Accountability is a rare (but necessary) aspect of leadership today. Roger Connors, co-founder and former CEO of Partners in Leadership, points out that there is a crisis of accountability in organizations today. Connors said, “When properly approached, accountability can really be the low-hanging fruit for optimizing organizational performance and accelerating organizational change efforts.”
So, what does healthy accountability look like in leadership?
Much of it involves being humble enough to recognize and acknowledge your flaws without allowing them to destroy your self-esteem. Here are seven tips for being an accountable leader.
1. Take Responsibility – Own your decisions, words and actions. As a role model, you can provide either a poor or excellent example of what it means to be responsible. Sometimes, this may even involve taking responsibility for issues you were only partly involved in. While doing so may put a dent in your pride, it will show others that you are not afraid to take ownership.

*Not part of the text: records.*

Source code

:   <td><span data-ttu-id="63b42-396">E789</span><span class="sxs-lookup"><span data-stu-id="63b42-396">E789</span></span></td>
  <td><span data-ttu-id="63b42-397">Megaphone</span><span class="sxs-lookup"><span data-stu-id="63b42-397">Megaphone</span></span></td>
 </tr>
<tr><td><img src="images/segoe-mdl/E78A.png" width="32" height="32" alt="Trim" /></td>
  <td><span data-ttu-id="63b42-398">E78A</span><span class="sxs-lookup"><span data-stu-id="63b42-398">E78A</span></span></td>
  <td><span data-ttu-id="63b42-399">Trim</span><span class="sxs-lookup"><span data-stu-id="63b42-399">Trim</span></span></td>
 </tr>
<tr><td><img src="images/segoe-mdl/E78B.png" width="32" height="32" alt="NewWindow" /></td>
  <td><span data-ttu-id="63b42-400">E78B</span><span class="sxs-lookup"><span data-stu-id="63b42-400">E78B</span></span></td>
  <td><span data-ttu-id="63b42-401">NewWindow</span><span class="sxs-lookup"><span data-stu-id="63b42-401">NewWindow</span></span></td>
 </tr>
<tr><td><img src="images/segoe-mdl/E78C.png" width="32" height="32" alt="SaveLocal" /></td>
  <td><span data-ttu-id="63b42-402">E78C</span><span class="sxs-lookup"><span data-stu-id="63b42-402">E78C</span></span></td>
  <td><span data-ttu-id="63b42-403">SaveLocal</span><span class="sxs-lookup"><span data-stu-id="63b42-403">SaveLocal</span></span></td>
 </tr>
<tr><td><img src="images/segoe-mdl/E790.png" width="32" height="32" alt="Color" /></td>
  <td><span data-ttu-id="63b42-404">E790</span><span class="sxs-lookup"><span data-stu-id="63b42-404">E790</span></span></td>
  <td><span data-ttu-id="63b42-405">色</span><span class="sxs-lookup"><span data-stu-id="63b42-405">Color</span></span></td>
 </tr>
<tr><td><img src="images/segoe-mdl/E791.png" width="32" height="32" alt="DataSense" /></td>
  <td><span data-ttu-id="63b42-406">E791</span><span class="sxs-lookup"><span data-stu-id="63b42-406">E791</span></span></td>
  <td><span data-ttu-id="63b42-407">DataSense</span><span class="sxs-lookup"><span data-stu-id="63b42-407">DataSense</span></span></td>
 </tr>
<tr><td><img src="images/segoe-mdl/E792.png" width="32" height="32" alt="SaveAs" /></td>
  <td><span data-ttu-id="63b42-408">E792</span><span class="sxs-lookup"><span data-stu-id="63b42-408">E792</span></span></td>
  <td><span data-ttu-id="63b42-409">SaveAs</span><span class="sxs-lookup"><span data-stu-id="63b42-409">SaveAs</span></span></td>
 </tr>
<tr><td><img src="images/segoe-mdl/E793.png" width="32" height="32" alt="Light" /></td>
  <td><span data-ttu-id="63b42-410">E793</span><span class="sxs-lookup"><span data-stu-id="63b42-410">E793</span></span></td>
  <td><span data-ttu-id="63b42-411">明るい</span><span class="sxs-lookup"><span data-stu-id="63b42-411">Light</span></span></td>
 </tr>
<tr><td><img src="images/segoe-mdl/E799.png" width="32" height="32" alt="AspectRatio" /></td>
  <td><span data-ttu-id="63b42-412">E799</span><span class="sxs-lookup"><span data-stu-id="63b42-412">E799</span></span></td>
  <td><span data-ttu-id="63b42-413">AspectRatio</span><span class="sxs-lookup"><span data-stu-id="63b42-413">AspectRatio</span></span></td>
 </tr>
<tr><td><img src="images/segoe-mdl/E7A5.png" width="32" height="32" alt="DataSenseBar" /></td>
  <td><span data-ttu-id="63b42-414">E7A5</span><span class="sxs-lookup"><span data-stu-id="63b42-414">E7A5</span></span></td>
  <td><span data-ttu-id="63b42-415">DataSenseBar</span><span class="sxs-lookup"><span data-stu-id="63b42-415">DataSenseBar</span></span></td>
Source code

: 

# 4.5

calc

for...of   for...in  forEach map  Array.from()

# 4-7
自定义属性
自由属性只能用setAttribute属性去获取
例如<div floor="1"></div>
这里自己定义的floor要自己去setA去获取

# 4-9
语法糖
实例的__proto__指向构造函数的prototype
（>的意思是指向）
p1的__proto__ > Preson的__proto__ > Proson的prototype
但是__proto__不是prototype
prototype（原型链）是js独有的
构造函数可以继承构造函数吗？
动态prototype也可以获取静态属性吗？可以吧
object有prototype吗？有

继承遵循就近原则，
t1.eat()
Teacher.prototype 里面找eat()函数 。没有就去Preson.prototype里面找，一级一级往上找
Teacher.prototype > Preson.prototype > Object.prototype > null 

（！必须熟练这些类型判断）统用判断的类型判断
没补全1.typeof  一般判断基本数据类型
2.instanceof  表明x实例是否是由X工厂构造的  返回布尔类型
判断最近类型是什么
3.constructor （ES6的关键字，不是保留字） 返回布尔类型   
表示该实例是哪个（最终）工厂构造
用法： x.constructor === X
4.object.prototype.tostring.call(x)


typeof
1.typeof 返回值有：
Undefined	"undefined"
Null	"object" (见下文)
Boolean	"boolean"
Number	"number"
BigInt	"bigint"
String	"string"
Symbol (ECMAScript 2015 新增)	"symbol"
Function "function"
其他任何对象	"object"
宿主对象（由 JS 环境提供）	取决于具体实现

2. Communicate Thoroughly – Many problems can be avoided by simply communicating with others. Just because we understand something does not mean that everyone else does. To hold everyone accountable to your team’s goals – including yourself – go ahead and send out detailed mass emails. While this may seem redundant or overdone to some, it could keep others from missing an important deadline or falling behind. When in doubt, communicate.
3. Be Intentional – Being accountable also means having valid intentions behind everything you do. If you don’t hold to a purpose, laziness and negligence can easily creep into your life, team and office. Intentionality involves mentally preparing for events or meetings, considering other viewpoints and being thoughtful about your decisions. Before scheduling that conference or signing that contract, make sure you have a rational intention behind your choice.
4. Foster Honesty – Honesty is a key component of accountability. Be truthful and up-front about what matters. Be compassionate about how you present information. Cultivating an ethic of honesty will foster accountability for your entire organization.
5. Develop Humility – Humility helps you own your faults. By doing so, you demonstrate that you are confident enough to recognize and admit when you have messed up. This also keeps you accountable to others and to yourself. However, you have to recognize that humility is not the same as self-deprecation. You have to draw the line between self-bashing and true humility.
6. Be Trustworthy – Without trust, leadership fails. As you work to be accountable, establishing trust should be a foundational component of your leadership. With your level of influence, your decisions and actions influence others. Establish trust in your work relationships by being consistent and putting forth the same effort you expect from your employees.
7. Display Compassion – Compassion is crucial for accountability. Your team members may be encountering different challenges in their professional or personal lives. Take the time to meet with them and understand their needs on a personal level. Compassion requires you to actively listen to others and seek ways to serve them.
These seven guidelines are just a few ways you can develop accountability as a leader. Start by choosing one of these traits to work on this week.